Orangebloods is a site that, depending on the time of year, has between eight thousand and ten thousand subscribers paying $9.99 a month, or $100 annually, for steady updates about all known thought regarding the University of Texas football team. The site covers practices and assesses the team’s strengths and potential worries, but the least important thing it does is cover games. Everyone covers games, the reasoning went, and everyone watches games. So instead, Orangebloods found a niche within a niche: it reports and sells what no one else can provide, which is year-round coverage of Longhorns recruiting. Its reporters fan out across the state, and sometimes across the nation, meeting, observing, and collecting footage of leading high-school football players. They then pour all this into the Orangebloods site along with information about those potential Longhorns’ size, speed, bench-pressing capacity, and GPAs, all the while offering interviews, commentary, starred rankings, and candid assessments of the Longhorns’ chances of securing a commitment: Solid verbal!

Orangebloods is one of the 130 paid college-football sites that are part of Rivals.com, which Yahoo bought in 2007 for $100 million. Rivals is run by Bobby Burton, who in the early 1990s, as an undergraduate at Texas, worked in the football team’s film library, converting film to video and then editing the footage so that coaches could study, say, tendencies on third and long.

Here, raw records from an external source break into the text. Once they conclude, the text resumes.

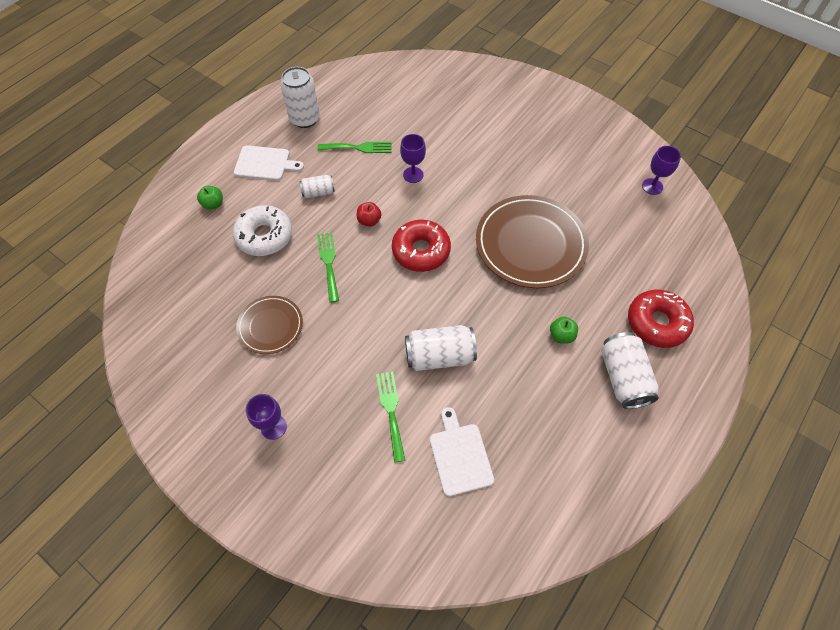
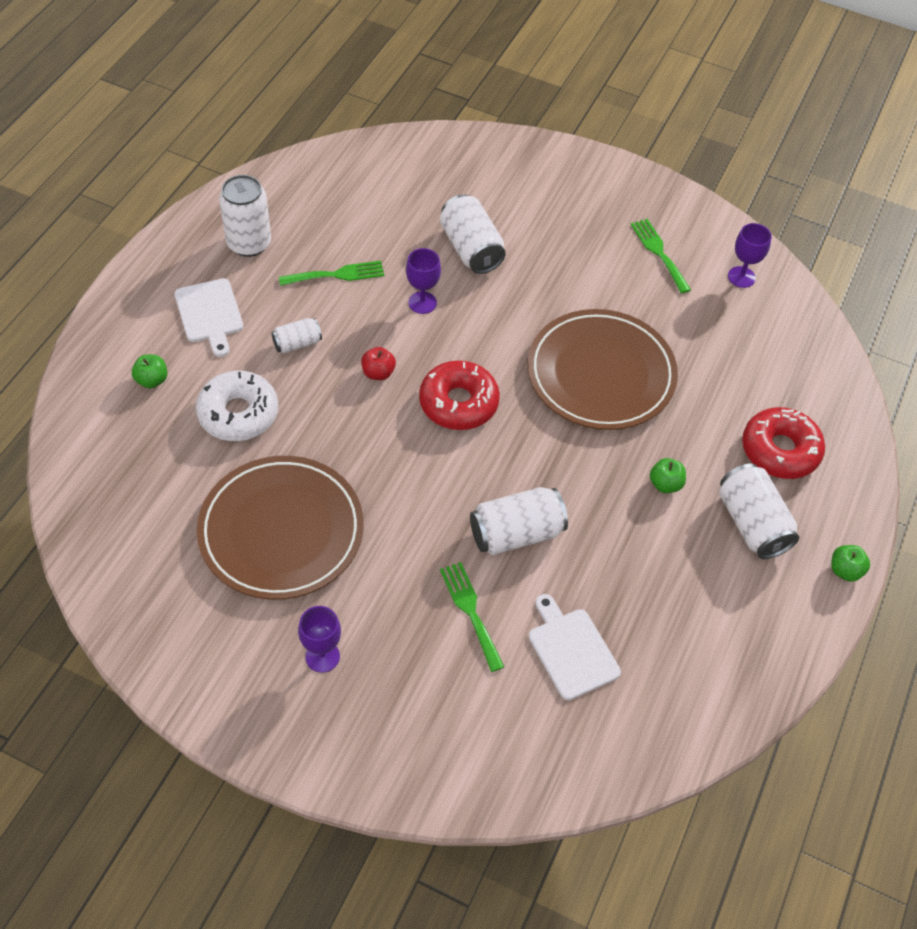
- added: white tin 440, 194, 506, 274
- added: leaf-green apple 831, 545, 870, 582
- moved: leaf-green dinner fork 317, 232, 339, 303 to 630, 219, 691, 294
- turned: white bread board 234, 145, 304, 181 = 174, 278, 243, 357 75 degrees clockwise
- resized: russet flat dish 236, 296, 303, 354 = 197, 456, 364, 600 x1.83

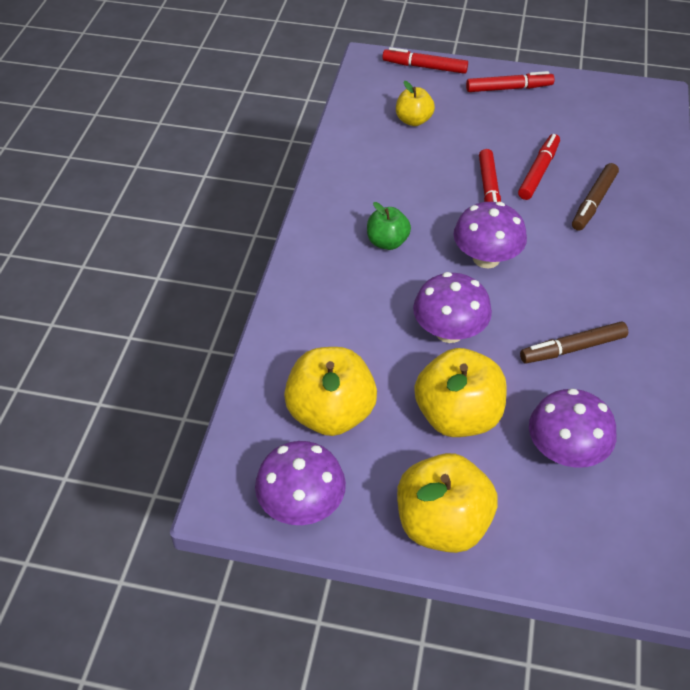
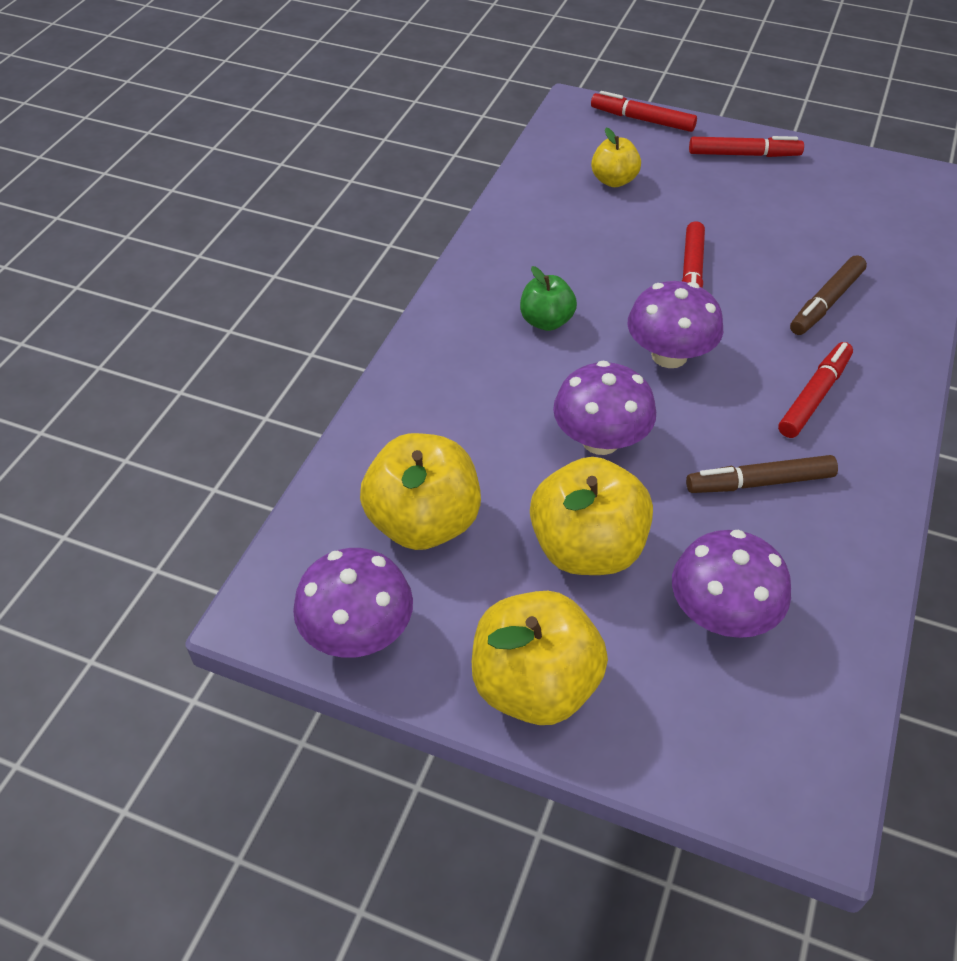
- moved: scarlet marker pen 518, 134, 560, 200 to 778, 342, 853, 438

Burton took that passion—he uses the word often—to the National Recruiting Advisor, a newsletter that reported on recruiting and augmented its service with updates on, yes, a 900 number.

The business went through several iterations—free, then paid, then failing—before re-emerging in 2001. By then Burton had abandoned the idea of using citizen journalists to do his reporting for him, having determined that he needed professionals. In time, the combined editorial staff at Rivals grew to over three hundred and, as the site’s reputation grew among the college-football cognoscenti, its subscriptions rose to its present 200,000; Orangebloods is among the most popular.

And that popularity, that desire to subscribe, says its editor, Geoff Ketchum, is as much about the news it reports as it is about the talking and ruminating with an audience that cares beyond all apparent reason about Longhorn football. They make full use of the site’s message board, offering lengthy and deeply-felt opinions, and talk with one another with such familiarity that when one subscriber’s child was diagnosed with cancer, his online friends raised money for treatment.

“We’re like heroin for UT football fans,” Ketchum says. “We’ve got all the nuts that exist.” He says this with the affection of someone who recognizes his own. “We don’t cover all the sports,” he adds. “We cover what the people want to pay for.”


Two


But would the people pay for news aimed not at the few but at the many? As zealots on either side of the pay divide duked it out, Nancy Wang ran the numbers. The news was not good. For either side.

Wang, who with her husband, Jeff Mignon, runs a Manhattan media consulting firm, crunched nine different scenarios for newspapers of two different approximate sizes—100,000 paid circulation and 50,000. (Here her base scenario was for most typical American paper, which has 50,000 circulation, publishes seven days a week, charges $17 a month for print subscribers, has a Web site with 250,000 unique visitors, and online revenues of $700,000.) The analysis, Wang says, were based on real numbers, but were intended as projections of potential, not actual, revenue.